There is some uncertainty whether our forebears sprang from Cormac MacArt, third-century king of Ireland, whose descendants spread to what is now known as Argyll, or from later ancestors. However, we do know that our early kinsmen supported one of Scotland's great heroes, Robert the Bruce, in his struggle for Scotland's independence in the early 14th century.
After Bruce's success at the battle of the Pass of Brander in 1308, the MacArthurs were given large grants of land in Argyll. The Clan remained a powerful force until 1427 when our then Chief, Iain (or John), "a leader of a thousand men" was beheaded by King James I of Scotland. Iain and other clan chiefs opposed James' policy of a strong central government for Scotland, which they feared would lead to the dissolution of the ancient clan system.

This attempt by James to eliminate his opposition so enraged many Highland clans that a year later Alexander of the Isles marched on Inverness with 10,00 men and destroyed it.

Following the tragedy of 1427, the power of the MacArthurs was greatly reduced, and many Clan members left the area.
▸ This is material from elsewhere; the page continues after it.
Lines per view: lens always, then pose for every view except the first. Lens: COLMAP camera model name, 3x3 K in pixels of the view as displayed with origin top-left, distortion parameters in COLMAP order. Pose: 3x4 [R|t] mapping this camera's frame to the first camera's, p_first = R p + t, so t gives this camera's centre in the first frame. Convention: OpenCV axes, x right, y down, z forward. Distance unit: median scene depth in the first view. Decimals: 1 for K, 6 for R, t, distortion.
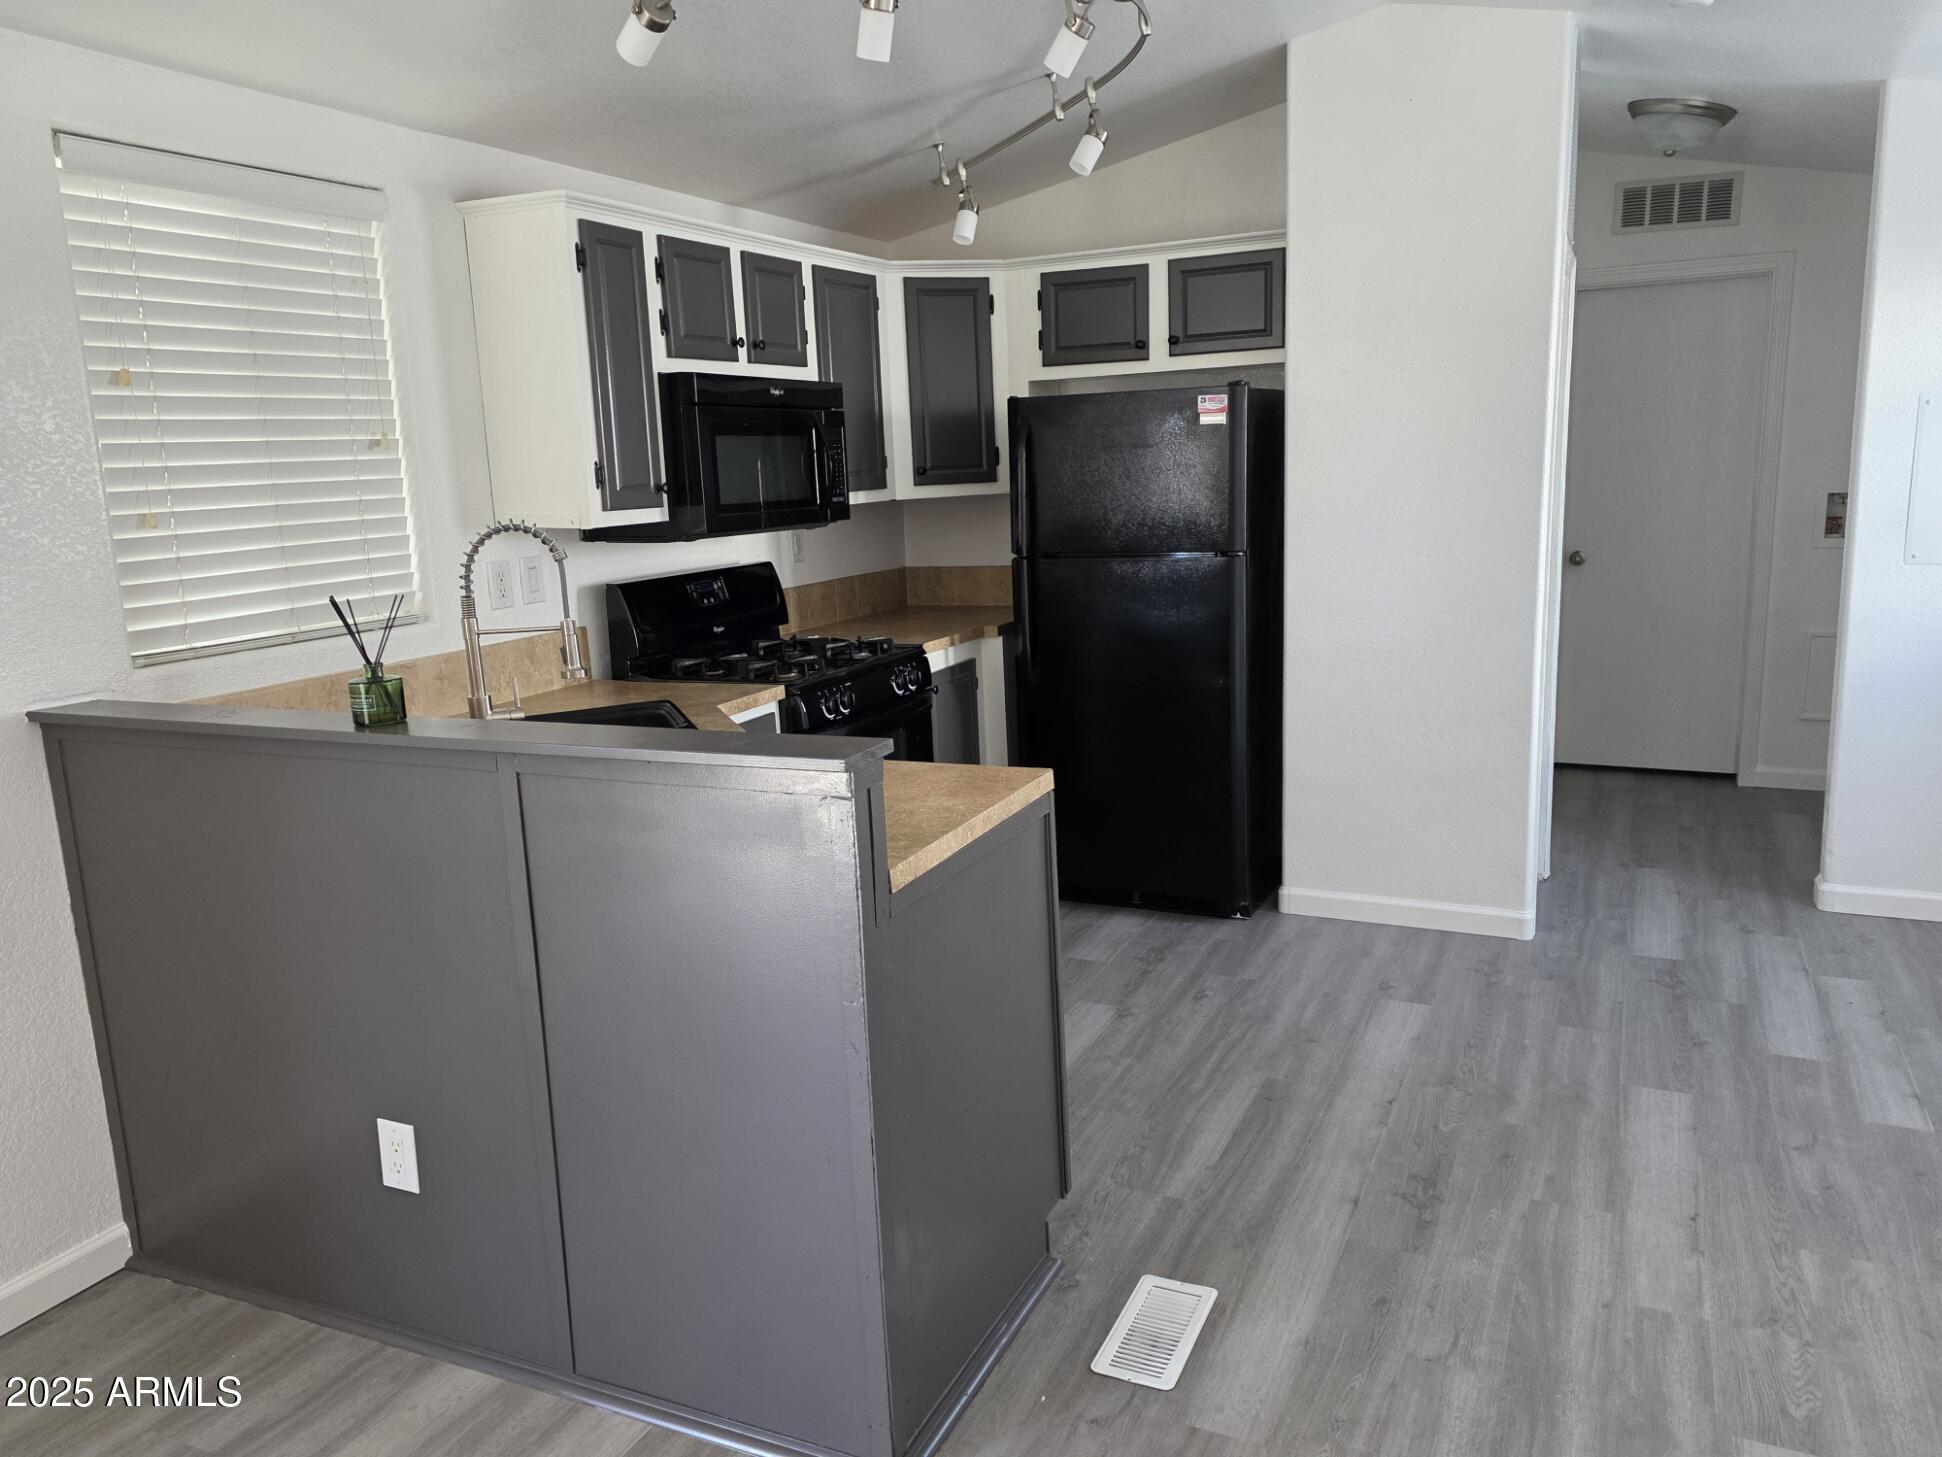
lens RADIAL K [[1424.3, 0, 971.0], [0, 1424.3, 728.5], [0, 0, 1]] dist [0.026721, -0.007511]
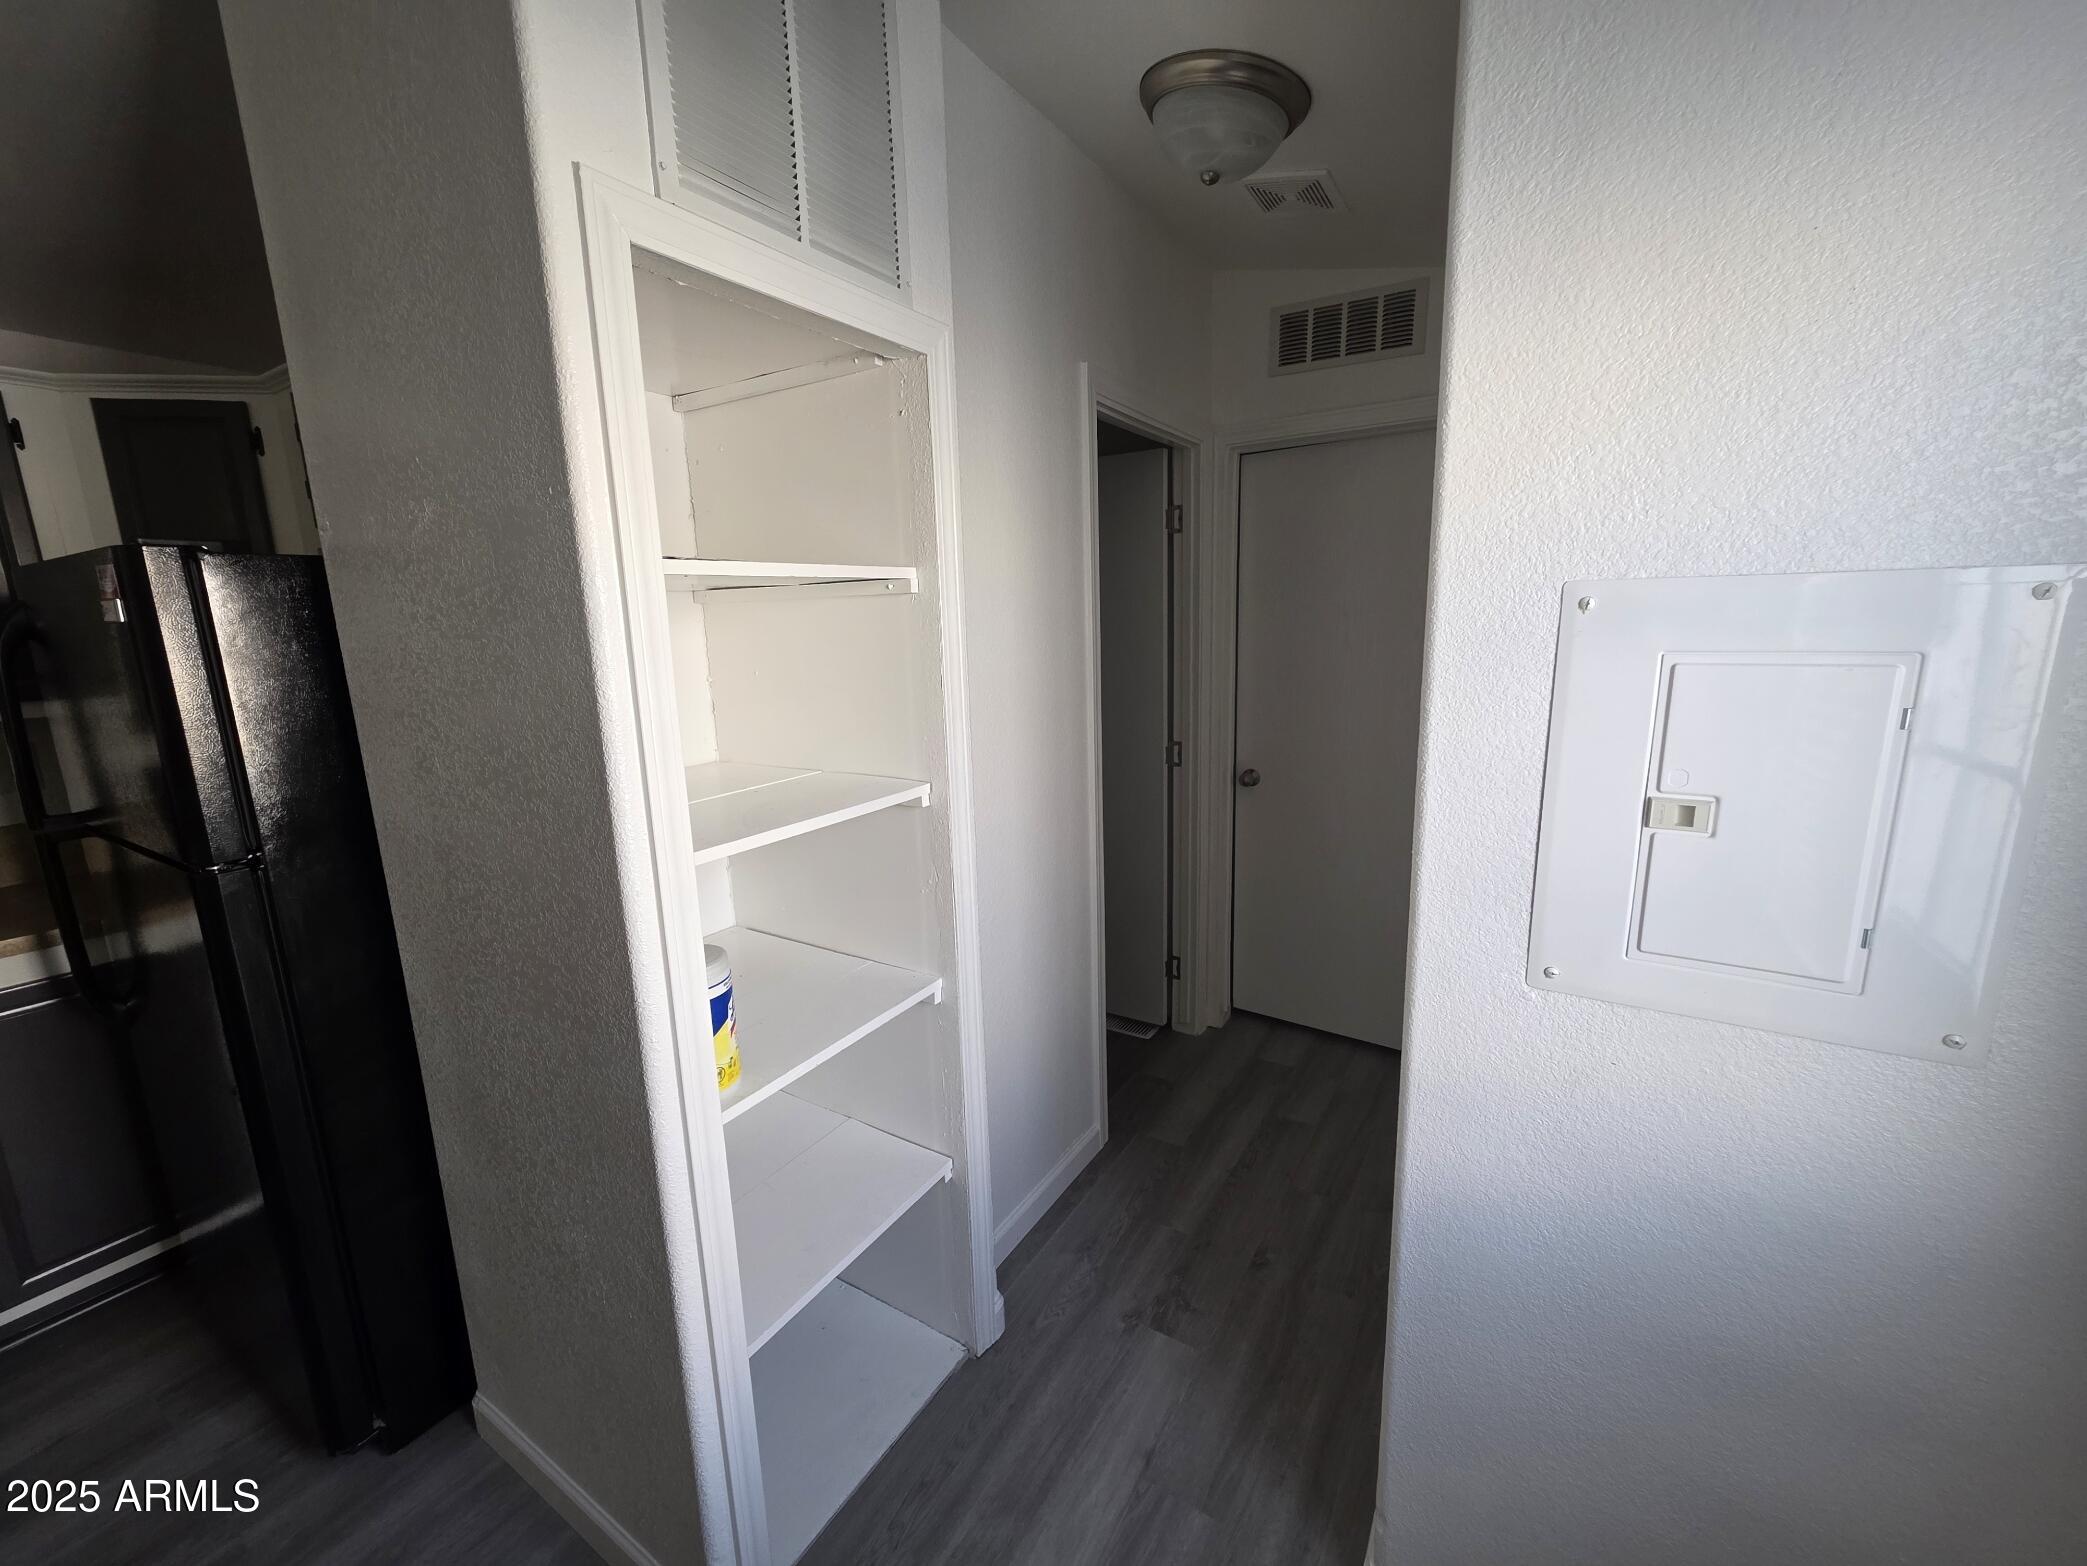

Some settled in the Western Isles where they became celebrated pipers. Several MacArthur names holding prominent positions appear in the 15th century annals of Argyll. This leads historians to believe some MacArthurs had regained lands they lost following the tragedy of 1427.

Many MacArthurs left Scotland after the infamous Battle of Culloden in 1746 and settled in the New World. Their descendants today continue to keep the MacArthur name both respected and honored.